We all slept in a very safe place at the back of the house, my bed was just a few metres away from the rest.

Several rockets had already fallen on a club across the road from my home, five days before my catastrophe.

Two days before, the Mukhabarat, the secret police building, was hit.

We escaped without injury, though all our windows were destroyed.

On 5 April at 5.30am, a plane dropped a rocket on the main road. We all woke up.

Just five minutes after we had returned to bed, the plane returned and dived very sharply, firing its rockets. They fell just at the bank of the house where we were.

House collapsed

The three walls of the room fell on many of my family killing them instantly. I went to the room and saw them all covered with the bricks and concrete that had fallen.

There were 13 in that room. I somehow managed to save one of my daughters, together with her son aged five and her six-month-old infant. Her third child was killed sleeping beside his grandmother, my wife.


I have written to Tony Blair. Did the coalition come to Iraq to liberate Iraqis or to kill innocent civilians? Abid Hassan Hamoodi

Despite my enormous efforts, I was unable to remove the things piled up on their bodies. My daughter-in-law went into the street shouting for help, but it was early and it was completely deserted.
We had to wait for the ambulances to come to remove them, but they were all dead.

I gave the kiss of life to three as they were removed, but I could not restore their lives. They were under that heap for such a long while.

If they had been buried for just a few minutes, they could have survived.
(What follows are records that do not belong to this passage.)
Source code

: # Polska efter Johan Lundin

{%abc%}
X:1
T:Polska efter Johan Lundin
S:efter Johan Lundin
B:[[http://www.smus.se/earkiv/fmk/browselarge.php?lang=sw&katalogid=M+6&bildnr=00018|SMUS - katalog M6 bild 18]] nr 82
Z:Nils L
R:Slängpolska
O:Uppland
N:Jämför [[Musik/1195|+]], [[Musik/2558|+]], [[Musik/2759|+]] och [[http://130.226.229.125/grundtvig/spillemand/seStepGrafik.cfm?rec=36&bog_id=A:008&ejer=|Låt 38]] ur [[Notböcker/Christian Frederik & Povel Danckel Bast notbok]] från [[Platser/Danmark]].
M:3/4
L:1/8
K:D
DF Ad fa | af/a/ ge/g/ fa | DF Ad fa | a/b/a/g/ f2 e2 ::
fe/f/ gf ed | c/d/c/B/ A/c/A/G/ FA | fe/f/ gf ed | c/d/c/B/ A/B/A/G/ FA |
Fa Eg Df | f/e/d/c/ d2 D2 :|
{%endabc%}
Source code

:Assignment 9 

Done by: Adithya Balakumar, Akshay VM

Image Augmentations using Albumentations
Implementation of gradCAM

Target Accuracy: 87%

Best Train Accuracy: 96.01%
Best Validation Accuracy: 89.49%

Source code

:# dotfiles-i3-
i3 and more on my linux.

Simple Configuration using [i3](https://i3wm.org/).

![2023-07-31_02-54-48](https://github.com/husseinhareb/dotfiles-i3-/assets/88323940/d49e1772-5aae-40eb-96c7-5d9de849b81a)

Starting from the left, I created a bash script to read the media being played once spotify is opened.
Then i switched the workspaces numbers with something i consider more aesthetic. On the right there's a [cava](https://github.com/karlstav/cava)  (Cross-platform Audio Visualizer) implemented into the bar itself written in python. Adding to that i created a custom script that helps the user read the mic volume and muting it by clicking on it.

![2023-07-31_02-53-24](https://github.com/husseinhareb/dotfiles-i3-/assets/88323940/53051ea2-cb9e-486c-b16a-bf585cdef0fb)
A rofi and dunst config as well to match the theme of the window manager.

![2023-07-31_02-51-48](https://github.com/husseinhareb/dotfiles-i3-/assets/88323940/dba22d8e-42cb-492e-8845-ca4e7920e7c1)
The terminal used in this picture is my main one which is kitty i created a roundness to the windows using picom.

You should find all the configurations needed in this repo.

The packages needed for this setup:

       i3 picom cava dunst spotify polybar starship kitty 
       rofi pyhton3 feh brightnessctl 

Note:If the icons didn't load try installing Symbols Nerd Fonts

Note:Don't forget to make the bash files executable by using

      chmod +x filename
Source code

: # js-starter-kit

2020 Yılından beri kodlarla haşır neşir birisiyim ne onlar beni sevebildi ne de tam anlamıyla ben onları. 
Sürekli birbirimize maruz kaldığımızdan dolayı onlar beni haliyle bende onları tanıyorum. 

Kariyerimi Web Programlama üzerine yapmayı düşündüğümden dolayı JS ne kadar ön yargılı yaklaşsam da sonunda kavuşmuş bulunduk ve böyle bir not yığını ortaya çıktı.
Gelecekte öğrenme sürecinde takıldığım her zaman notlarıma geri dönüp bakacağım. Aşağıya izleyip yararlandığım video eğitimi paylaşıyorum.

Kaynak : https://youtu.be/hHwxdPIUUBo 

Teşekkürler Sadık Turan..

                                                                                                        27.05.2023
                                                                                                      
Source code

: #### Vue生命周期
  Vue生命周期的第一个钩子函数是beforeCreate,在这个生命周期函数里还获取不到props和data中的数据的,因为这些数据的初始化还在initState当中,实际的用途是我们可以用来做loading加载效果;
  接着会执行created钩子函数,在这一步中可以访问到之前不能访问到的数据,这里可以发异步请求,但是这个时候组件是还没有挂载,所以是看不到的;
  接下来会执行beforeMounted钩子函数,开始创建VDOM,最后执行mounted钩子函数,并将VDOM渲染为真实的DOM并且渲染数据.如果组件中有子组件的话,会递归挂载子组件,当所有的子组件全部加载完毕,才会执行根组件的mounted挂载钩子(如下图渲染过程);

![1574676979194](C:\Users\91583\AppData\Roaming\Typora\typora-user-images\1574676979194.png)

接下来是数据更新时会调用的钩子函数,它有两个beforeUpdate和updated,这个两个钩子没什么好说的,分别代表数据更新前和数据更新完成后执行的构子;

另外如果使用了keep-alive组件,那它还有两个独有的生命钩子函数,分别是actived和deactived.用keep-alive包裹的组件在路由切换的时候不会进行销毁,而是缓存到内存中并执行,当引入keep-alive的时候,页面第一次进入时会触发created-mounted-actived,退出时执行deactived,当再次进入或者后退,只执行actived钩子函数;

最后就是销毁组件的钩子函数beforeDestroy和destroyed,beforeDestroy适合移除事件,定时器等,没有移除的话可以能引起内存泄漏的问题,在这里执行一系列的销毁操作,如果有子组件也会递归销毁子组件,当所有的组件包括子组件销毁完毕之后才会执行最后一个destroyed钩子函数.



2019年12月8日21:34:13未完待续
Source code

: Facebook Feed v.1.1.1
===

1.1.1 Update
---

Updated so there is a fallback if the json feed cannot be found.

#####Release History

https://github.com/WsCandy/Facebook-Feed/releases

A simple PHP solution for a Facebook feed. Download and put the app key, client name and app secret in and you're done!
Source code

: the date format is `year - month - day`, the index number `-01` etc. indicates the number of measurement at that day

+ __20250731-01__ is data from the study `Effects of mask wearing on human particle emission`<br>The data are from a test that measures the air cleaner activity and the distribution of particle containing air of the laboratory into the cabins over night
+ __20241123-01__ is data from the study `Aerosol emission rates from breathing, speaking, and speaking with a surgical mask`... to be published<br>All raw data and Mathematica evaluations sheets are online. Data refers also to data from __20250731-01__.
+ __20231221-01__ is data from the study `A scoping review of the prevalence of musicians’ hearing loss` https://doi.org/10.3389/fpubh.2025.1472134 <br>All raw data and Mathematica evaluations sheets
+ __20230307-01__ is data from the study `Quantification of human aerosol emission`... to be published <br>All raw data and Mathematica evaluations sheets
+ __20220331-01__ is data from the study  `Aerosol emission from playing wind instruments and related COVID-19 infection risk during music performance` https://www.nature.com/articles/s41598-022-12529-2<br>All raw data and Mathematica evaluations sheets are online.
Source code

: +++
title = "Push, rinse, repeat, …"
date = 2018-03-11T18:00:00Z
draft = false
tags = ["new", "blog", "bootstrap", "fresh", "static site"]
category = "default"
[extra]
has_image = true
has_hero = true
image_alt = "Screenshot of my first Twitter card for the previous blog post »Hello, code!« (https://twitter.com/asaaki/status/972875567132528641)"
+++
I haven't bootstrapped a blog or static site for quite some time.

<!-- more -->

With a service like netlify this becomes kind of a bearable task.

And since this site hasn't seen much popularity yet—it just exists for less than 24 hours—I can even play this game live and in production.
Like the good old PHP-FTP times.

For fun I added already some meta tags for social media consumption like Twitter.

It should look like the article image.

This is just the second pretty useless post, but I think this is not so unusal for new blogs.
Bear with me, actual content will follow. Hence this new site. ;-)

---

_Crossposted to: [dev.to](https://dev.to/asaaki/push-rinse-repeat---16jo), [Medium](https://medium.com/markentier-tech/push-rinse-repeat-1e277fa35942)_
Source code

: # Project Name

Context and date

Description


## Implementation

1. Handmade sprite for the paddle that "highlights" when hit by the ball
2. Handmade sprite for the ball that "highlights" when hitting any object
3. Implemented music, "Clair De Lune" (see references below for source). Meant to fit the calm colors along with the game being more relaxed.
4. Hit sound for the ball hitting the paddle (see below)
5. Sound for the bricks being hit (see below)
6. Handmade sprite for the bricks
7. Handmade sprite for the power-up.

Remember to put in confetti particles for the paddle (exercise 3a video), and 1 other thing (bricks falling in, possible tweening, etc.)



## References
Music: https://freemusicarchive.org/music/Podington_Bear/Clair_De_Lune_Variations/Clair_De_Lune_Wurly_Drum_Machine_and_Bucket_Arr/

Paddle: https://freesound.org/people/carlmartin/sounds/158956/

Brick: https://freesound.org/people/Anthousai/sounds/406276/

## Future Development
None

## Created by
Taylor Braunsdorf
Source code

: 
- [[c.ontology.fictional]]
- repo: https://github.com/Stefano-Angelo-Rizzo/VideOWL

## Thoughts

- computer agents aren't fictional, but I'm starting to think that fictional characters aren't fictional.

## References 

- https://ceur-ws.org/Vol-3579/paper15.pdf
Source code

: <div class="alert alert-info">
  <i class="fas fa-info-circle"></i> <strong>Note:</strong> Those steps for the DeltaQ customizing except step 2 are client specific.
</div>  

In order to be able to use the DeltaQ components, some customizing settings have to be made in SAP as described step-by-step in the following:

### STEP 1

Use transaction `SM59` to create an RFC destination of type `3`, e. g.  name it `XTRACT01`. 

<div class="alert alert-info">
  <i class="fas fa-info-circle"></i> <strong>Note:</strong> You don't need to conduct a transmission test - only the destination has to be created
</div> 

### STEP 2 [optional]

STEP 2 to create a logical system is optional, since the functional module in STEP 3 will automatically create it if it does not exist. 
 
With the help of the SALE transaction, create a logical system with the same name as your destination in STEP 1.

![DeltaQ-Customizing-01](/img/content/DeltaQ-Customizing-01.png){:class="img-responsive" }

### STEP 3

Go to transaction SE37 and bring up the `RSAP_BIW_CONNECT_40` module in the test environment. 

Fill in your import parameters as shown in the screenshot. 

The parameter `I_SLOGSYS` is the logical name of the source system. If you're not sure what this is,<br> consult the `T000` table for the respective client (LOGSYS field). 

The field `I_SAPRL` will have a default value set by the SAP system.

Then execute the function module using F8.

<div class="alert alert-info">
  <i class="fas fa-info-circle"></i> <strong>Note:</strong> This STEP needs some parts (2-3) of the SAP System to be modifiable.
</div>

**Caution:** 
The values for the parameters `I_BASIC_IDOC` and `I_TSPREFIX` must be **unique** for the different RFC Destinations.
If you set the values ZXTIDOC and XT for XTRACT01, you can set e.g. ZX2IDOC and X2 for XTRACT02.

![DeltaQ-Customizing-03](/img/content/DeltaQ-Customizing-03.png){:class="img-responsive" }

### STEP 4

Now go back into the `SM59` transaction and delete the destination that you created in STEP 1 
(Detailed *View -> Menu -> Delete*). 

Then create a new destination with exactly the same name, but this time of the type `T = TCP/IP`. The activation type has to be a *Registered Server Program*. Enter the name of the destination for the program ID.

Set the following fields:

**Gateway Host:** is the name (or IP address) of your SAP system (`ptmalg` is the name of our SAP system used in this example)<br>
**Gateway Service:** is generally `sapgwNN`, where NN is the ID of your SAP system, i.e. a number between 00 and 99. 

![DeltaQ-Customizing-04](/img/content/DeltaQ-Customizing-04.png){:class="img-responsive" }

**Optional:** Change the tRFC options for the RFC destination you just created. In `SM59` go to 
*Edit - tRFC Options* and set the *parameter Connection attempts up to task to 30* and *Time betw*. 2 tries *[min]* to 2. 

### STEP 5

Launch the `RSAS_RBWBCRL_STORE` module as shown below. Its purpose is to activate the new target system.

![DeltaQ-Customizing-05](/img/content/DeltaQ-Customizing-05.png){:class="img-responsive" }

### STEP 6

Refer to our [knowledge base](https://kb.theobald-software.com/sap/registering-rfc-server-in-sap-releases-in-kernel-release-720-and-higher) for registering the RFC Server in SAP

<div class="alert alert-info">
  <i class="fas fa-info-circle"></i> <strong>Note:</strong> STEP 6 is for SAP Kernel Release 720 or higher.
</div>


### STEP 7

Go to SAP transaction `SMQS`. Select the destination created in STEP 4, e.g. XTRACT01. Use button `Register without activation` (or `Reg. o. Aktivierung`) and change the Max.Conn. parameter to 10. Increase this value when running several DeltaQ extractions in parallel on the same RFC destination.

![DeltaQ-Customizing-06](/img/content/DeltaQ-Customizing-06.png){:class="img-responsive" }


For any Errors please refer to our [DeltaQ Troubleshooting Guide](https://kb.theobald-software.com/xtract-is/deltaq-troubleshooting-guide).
But it was half an hour.

While I was busy removing my family and in such great shock and sorrow, people looted my house.

They stole two cases, one containing all our jewellery and $25,000, the other containing new clothes I had just brought back from Manchester, where my two sons live as British citizens.

The coalition has now created an excuse that they were firing on a house adjacent to mine and that Ali Hassan, known to many as Chemical Ali, was inside.

They attacked us just one day before Basra fell. They could have caught this man, not tried to kill him. Was it necessary to kill 20 people in our street for the sake of one bastard?

We were hoping the coalition would come to Iraq, but not to kill us. We are not the army, we don't live in an army base. I have spent my life away from politics.

I have never interfered with Saddam and he has left me alone to live with my family, bring up my children and educate them.

Now the coalition has killed a family of highly qualified people, irreplaceable people for Iraq.

The coalition has got what it wanted, it has liberated the country. But as far as I am concerned, my loss is too great to accept.